Court of Appeals of South Carolina, 1843

Caldwell ex rel. Townsends v. Metz

Caldwell ex rel. Townsends v. Metz
Court of Appeals of South Carolina · Decided December 15, 1843 · Botler, Evans, Neall, Richardson, Wardlaw
29 S.C.L. 94

Caldwell ex rel. Townsends v. Metz

Opinion of the Court

Curia,per

Richardson, J.

These cases are decided upon the same principles with that of C. P. Stribling ads. Martin and Walker. (Ante p. 65.)

What jurisdiction has this court in such cases? No verdict has been rendered, and the case is still pending. The commissioner may have acted illegally, in discharging the jury. But this court has no authority to re-assemble them. Possibly the plaintiffs’ complaint might be reached by a mandamus, or in some other way; but no such question is before us, and we cannot give a new trial, under the Act *96of 1833, where there has been no trial; and all the proceedings have been, as yet, interlocutory, and to be discussed at the final decision below. Roberts vs. Stagg, N. & McC. 429; 3 McC. 90 ; Savage vs. Brooks, M. S. S. Dec. 1825, 1 Rice Dig. 43-4. It would seem as if the plaintiffs should proceed as if there had been no attempt to try the case, as in other similar cases of a mistrial. This is, however, matter for the consideration of his counsel, not for the court.

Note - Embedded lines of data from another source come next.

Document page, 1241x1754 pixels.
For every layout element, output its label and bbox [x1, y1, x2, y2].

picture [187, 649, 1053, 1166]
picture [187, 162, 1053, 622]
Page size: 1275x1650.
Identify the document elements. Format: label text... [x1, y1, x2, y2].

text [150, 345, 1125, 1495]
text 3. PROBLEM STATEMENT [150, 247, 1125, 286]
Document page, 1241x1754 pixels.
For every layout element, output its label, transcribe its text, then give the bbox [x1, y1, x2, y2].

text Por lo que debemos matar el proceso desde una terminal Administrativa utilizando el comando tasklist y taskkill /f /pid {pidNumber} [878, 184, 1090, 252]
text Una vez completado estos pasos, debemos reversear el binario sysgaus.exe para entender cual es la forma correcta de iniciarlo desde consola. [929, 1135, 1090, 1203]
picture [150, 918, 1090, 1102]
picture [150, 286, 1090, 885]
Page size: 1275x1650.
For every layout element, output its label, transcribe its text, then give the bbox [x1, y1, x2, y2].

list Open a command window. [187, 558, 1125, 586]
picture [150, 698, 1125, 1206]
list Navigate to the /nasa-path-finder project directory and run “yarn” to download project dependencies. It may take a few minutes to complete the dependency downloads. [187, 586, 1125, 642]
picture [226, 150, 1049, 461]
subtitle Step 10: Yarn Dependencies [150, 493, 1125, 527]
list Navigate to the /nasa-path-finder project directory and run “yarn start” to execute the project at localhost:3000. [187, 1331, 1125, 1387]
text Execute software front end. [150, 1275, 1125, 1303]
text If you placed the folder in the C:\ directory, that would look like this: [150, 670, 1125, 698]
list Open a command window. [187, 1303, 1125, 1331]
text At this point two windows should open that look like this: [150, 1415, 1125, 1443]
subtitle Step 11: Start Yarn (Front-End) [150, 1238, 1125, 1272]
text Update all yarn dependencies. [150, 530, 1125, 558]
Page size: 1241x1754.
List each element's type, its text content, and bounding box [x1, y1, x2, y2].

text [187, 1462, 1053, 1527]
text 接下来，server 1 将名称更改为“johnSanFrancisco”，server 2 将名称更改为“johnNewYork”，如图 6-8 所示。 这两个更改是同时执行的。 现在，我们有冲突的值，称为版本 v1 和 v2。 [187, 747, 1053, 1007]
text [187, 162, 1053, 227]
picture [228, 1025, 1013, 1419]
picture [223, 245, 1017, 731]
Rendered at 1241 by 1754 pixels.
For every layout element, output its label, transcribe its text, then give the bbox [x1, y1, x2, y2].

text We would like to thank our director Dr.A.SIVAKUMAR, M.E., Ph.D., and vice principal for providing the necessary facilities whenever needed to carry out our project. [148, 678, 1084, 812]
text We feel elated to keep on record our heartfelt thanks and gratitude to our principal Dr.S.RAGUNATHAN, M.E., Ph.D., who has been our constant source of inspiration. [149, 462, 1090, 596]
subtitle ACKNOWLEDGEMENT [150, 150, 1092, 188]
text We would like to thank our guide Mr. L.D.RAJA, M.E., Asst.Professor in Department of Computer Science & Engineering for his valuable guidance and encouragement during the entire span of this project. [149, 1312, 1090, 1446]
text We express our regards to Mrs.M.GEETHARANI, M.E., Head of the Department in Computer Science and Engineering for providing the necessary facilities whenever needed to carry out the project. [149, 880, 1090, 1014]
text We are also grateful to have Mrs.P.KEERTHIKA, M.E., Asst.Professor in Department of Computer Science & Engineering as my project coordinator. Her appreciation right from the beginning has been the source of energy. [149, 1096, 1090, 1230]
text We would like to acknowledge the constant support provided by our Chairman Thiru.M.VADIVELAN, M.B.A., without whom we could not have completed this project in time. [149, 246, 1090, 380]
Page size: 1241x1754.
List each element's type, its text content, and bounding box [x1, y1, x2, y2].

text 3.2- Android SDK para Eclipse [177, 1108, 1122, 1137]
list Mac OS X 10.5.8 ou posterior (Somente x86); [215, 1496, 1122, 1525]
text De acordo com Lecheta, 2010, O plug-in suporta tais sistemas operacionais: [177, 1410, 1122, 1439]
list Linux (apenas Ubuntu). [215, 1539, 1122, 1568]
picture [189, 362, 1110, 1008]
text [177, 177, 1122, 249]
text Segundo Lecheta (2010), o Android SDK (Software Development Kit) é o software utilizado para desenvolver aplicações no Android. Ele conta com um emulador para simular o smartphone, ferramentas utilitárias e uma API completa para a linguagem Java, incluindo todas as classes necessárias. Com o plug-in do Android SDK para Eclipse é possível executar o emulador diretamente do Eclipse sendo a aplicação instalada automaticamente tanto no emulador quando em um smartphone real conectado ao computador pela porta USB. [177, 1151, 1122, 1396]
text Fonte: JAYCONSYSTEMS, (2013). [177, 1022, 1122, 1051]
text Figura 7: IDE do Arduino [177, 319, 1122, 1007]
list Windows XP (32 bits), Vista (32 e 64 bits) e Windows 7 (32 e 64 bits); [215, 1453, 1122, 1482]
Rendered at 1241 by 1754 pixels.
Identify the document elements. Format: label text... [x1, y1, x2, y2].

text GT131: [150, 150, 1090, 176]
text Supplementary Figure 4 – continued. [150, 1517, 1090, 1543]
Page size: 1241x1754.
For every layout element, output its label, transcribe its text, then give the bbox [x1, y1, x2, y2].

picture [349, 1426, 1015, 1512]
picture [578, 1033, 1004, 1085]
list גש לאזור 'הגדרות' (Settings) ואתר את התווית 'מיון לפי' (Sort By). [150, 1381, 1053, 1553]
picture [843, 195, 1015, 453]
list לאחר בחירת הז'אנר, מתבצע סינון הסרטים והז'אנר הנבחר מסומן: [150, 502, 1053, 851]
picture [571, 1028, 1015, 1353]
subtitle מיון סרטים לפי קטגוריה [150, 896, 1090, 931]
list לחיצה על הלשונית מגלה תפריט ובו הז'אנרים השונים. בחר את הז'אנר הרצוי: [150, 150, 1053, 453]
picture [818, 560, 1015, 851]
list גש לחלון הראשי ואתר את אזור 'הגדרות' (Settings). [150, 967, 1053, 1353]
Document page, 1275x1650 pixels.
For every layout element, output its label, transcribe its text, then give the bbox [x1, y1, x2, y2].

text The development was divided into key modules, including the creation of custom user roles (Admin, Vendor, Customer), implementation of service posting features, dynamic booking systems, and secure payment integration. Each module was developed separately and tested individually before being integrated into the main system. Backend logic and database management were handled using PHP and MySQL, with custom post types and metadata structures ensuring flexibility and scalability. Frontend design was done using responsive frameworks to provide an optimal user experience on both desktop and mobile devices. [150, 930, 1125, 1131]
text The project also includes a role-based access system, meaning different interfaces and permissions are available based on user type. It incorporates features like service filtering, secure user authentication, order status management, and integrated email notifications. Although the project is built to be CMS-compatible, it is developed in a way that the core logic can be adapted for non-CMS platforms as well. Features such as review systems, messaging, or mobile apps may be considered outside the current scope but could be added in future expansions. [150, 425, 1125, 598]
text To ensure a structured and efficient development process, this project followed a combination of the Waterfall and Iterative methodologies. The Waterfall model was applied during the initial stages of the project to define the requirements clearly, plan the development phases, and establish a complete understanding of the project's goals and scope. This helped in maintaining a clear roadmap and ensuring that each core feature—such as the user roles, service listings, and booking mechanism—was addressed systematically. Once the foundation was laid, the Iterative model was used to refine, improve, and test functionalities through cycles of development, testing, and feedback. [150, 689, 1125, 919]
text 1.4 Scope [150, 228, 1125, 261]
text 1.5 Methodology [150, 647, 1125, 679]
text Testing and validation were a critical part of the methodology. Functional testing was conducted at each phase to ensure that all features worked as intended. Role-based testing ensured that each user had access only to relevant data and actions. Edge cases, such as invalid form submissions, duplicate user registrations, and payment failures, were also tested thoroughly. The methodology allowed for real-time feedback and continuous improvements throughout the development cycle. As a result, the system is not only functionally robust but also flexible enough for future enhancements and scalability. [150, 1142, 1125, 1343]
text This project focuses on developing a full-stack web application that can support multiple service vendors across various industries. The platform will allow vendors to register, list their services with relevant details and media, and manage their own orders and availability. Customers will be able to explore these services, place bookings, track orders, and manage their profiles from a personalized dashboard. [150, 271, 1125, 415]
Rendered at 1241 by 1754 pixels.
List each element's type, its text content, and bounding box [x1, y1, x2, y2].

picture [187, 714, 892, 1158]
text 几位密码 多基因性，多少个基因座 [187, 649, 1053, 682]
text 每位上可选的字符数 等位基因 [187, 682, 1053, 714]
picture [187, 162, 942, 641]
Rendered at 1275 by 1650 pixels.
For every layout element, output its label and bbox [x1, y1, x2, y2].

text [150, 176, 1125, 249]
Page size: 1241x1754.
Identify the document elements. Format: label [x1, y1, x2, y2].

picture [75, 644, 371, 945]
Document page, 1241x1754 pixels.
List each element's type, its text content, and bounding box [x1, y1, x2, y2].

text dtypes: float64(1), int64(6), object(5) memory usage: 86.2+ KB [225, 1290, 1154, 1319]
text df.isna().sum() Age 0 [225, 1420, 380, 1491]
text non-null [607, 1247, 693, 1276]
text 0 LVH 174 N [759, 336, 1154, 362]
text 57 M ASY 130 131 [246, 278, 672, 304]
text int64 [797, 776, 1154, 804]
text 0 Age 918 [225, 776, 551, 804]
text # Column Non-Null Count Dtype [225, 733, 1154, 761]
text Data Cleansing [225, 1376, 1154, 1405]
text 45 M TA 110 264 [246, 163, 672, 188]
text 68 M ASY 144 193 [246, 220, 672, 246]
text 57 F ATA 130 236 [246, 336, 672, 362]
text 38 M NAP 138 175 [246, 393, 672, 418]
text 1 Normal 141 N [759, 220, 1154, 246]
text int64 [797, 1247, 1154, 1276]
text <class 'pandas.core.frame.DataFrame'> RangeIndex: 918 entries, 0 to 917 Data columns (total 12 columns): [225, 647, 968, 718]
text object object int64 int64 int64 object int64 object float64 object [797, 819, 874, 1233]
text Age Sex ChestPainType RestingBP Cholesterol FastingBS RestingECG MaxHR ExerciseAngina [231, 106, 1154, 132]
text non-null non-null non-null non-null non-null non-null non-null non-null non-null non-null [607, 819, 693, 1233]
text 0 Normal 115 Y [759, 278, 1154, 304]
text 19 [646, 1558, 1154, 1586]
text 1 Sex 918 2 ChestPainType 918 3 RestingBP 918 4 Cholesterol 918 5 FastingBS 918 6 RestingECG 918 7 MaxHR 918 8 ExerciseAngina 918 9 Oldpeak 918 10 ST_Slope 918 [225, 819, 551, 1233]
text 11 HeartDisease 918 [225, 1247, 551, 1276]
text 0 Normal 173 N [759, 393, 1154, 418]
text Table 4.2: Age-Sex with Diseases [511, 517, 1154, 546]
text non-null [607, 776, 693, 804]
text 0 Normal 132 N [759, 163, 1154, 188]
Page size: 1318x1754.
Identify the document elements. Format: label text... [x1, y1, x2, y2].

But on the other hand, the defendant appeals, because he has not been allowed to withdraw his petition and schedule, after the supposed precipitate discharge of the jury, by the Commissioner of Special Bail, although an issue of fraud had been made. Here, again, it would be enough to say, that the appeal lies not to this court.

The most inferior tribunal from which no appeal is given, is as sovereign within its proper jurisdiction, as any other court. And, assuredly, the defendant can be at no loss, how to proceed to get a trial, either under the Prison Bounds Act, or else, under the Act of 1833. Or, if his body be unlawfully detained, what is his remedy.

Such suggestions are beside the proper question for this court. Both parties have mistaken their legal remedy, in appealing to this court; and both motions are dismissed.

O’Neall, Evans, Botler and Wardlaw, JJ. concurred.